Care of pediatric heart transplant recipients relies upon serial invasive hemodynamic evaluation, generally performed under the artificial conditions created by anesthesia and supportive ventilation.
This study aimed to evaluate the hemodynamic impacts of different anesthetic and ventilatory strategies.
We compared retrospectively the cardiac index, right- and left-sided filling pressures, and pulmonary and systemic vascular resistances of all clinically well and rejection-free heart transplant recipients catheterized from 2005 through 2017. Effects of spontaneous versus positive pressure ventilation and of sedation versus general anesthesia were tested with generalized linear mixed models for repeated measures using robust sandwich estimators of the covariance matrices. Least squared means showed adjusted mean outcome values, controlled for appropriate confounders.

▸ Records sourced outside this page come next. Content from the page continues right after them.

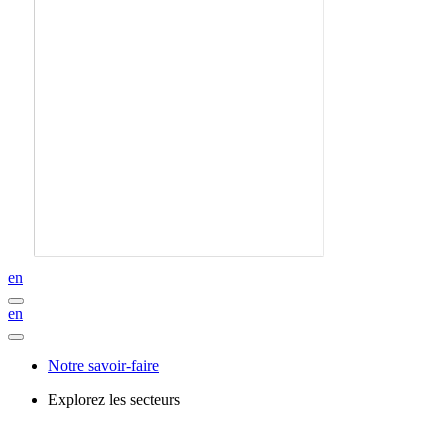
en
en
Notre savoir-faire
Explorez les secteurs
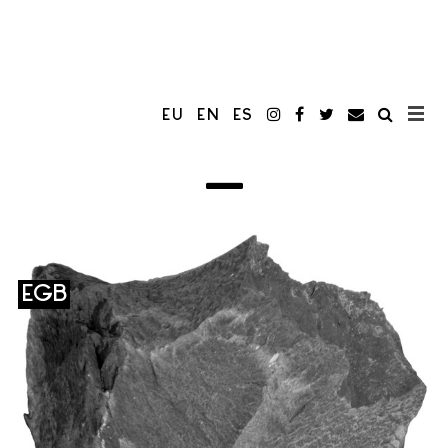
EU
EN
ES
EGB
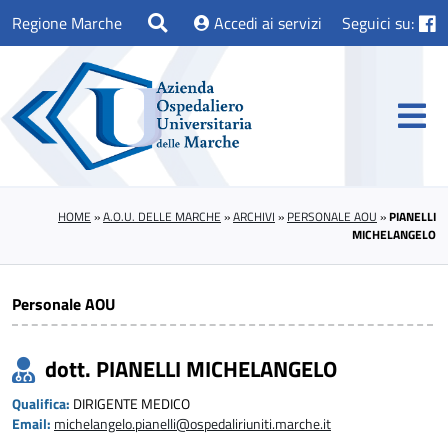
Regione Marche
Accedi ai servizi
Seguici su:
HOME
»
A.O.U. DELLE MARCHE
»
ARCHIVI
»
PERSONALE AOU
»
PIANELLI
MICHELANGELO
Personale AOU
dott. PIANELLI MICHELANGELO
Qualifica:
DIRIGENTE MEDICO
Email:
michelangelo.pianelli@ospedaliriuniti.marche.it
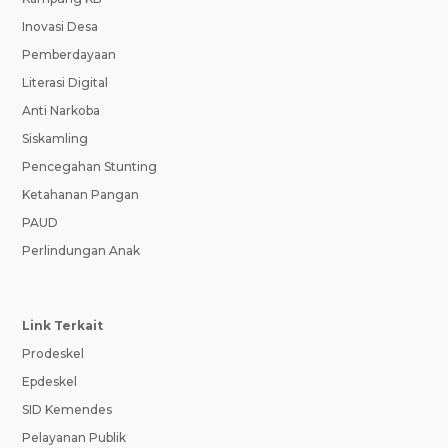
Inovasi Desa
Pemberdayaan
Literasi Digital
Anti Narkoba
Siskamling
Pencegahan Stunting
Ketahanan Pangan
PAUD
Perlindungan Anak
Link Terkait
Prodeskel
Epdeskel
SID Kemendes
Pelayanan Publik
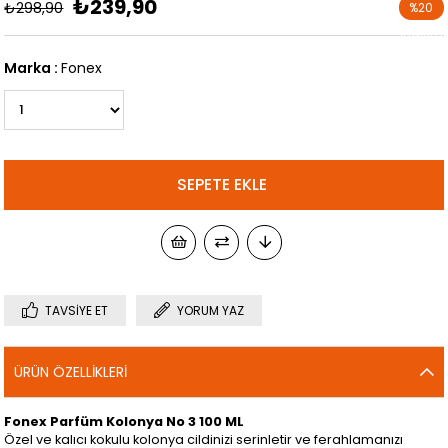
₺239,90
₺298,90
%
20
İndirim
Marka
:
Fonex
TAVSIYE ET
YORUM YAZ
ÜRÜN ÖZELLIKLERI
Fonex Parfüm Kolonya No 3 100 ML
Özel ve kalıcı kokulu kolonya cildinizi serinletir ve ferahlamanızı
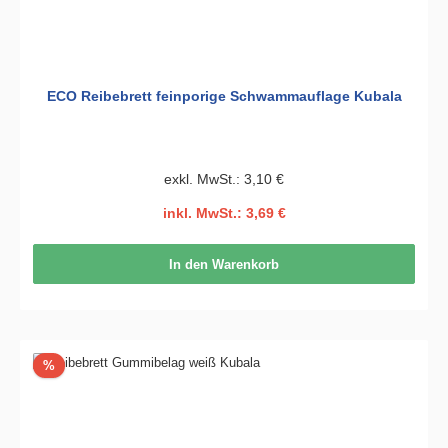
ECO Reibebrett feinporige Schwammauflage Kubala
exkl. MwSt.: 3,10 €
inkl. MwSt.: 3,69 €
In den Warenkorb
Rabatt
%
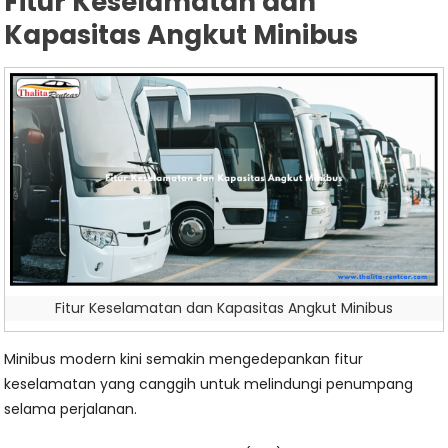
Fitur Keselamatan dan
Kapasitas Angkut Minibus
Fitur Keselamatan dan Kapasitas Angkut Minibus
Minibus modern kini semakin mengedepankan fitur
keselamatan yang canggih untuk melindungi penumpang
selama perjalanan.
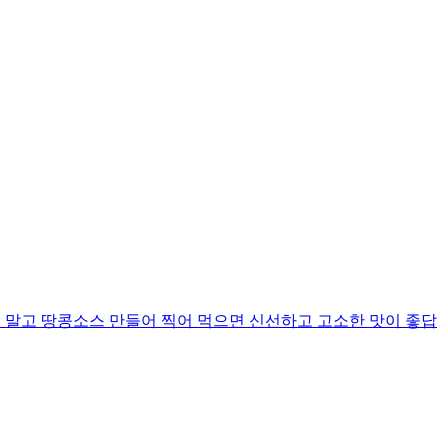
어 말고 땅콩소스 만들어 찍어 먹으면 신선하고 고소한 맛이 좋답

720 catheterizations from 101 recipients met inclusion criteria. Adjusted cardiac index was 3.14 L/min/m2 (95% CI 3.01–3.67) among spontaneously breathing and 2.71 L/min/m2 (95% CI 2.56–2.86) among ventilated recipients (p < 0.0001). With spontaneous breathing, left filling pressures were lower (9.9 vs 11.0 mmHg, p = 0.030) and systemic vascular resistances were higher (24.0 vs 20.5 Woods units, p < 0.0001). After isolating sedated from anesthetized spontaneously breathing patients, the observed differences in filling pressures and resistances emerged as a function of sedation versus general anesthesia rather than of spontaneous versus positive pressure ventilation.
In pediatric heart transplant recipients, positive pressure ventilation reduces cardiac output but does not alter filling pressures or vascular resistances. Moderate sedation yields lower left filling pressures and higher systemic vascular resistances than does general anesthesia. Differences are quantitatively small.